### Task details
Once you find the line with "30TH CELEBRATION MINI TIN - LAPRAS" in the data that follows, repeat it and every line after it exactly, through the line with "AJOUTER AU PANIER".

### Data for this task

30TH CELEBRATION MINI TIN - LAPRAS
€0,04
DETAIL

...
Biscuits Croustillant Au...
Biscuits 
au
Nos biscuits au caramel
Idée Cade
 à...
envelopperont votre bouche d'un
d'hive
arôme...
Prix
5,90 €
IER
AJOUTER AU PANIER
...
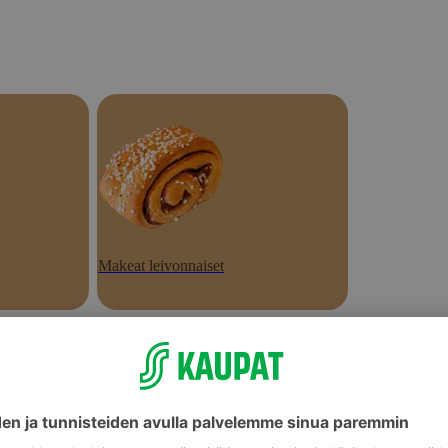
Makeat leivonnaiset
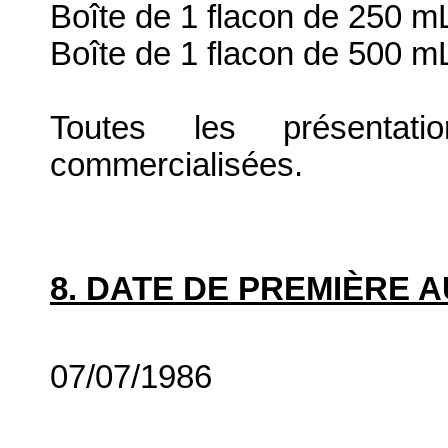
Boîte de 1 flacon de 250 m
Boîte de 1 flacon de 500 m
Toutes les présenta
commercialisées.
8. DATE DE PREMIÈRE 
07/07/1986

### Answer to this exercise
30TH CELEBRATION MINI TIN - LAPRAS
€0,04
DETAIL

...
Biscuits Croustillant Au...
Biscuits 
au
Nos biscuits au caramel
Idée Cade
 à...
envelopperont votre bouche d'un
d'hive
arôme...
Prix
5,90 €
IER
AJOUTER AU PANIER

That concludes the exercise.